Start of Data for analysis

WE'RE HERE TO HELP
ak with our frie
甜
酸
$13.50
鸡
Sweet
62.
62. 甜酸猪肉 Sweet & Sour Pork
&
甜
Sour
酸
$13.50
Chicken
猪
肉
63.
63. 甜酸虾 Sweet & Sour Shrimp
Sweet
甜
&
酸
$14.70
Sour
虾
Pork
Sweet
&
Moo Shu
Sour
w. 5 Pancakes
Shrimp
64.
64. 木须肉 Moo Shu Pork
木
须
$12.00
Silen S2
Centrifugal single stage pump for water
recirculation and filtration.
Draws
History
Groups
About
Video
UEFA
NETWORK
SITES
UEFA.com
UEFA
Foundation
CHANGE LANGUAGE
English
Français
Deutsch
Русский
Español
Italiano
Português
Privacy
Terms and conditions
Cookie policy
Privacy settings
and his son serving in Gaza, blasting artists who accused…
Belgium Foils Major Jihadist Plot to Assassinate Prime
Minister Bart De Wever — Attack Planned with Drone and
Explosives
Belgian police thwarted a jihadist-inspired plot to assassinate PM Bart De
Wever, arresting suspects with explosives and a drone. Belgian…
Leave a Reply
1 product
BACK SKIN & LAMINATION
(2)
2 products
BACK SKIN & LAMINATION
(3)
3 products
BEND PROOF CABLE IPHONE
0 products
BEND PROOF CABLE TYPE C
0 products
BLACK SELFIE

End of Data for analysis
Start of Data for analysis

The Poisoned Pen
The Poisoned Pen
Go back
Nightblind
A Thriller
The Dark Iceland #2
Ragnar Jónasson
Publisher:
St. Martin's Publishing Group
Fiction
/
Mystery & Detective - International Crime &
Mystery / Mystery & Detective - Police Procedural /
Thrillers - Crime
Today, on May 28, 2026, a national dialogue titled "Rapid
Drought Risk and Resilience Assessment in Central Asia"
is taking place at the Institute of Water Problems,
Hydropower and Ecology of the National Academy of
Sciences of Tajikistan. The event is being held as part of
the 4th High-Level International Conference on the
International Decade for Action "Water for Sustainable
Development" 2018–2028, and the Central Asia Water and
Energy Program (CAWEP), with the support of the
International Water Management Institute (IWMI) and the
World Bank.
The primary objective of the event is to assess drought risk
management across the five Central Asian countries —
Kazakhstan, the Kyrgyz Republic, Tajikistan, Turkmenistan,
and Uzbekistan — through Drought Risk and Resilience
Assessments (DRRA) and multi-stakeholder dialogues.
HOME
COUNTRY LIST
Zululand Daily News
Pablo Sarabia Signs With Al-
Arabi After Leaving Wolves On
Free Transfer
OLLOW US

End of Data for analysis
Start of Data for analysis

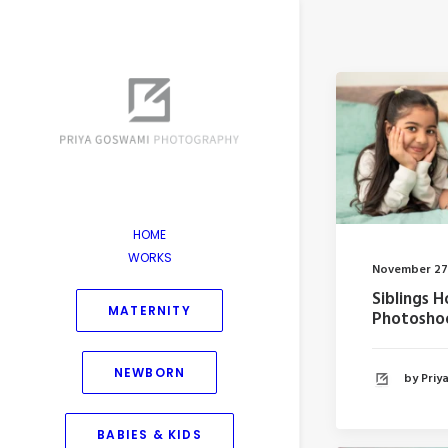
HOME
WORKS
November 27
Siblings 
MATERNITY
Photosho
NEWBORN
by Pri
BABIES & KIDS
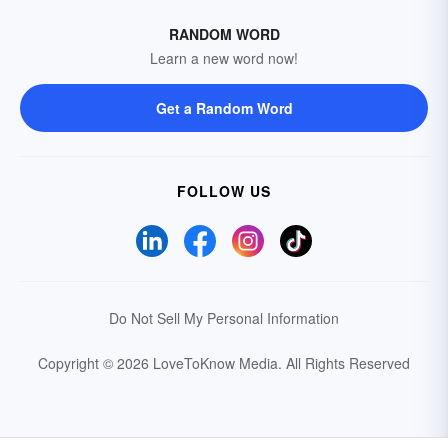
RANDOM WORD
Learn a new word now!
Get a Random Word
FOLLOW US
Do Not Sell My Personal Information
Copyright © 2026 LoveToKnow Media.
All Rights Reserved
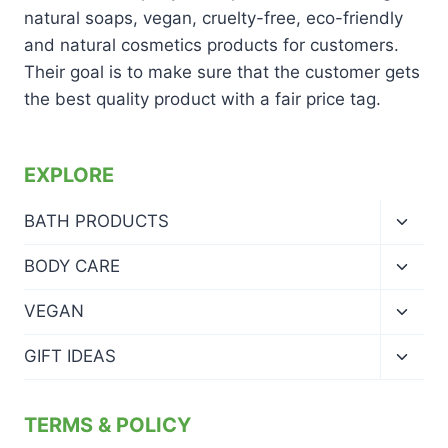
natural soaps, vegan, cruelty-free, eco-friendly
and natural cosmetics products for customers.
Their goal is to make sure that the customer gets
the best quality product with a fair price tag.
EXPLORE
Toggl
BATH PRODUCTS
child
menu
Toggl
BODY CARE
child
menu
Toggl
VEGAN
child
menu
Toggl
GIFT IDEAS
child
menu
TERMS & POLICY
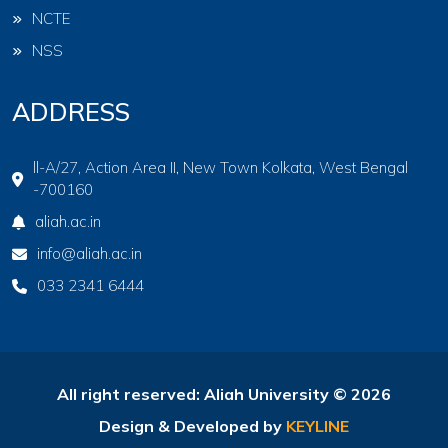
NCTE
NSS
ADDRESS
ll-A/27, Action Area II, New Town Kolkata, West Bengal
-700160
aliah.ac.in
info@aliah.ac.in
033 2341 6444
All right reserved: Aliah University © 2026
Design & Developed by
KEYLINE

End of Data for analysis

Report every line in the listing that holds the word "natural".

natural soaps, vegan, cruelty-free, eco-friendly
and natural cosmetics products for customers.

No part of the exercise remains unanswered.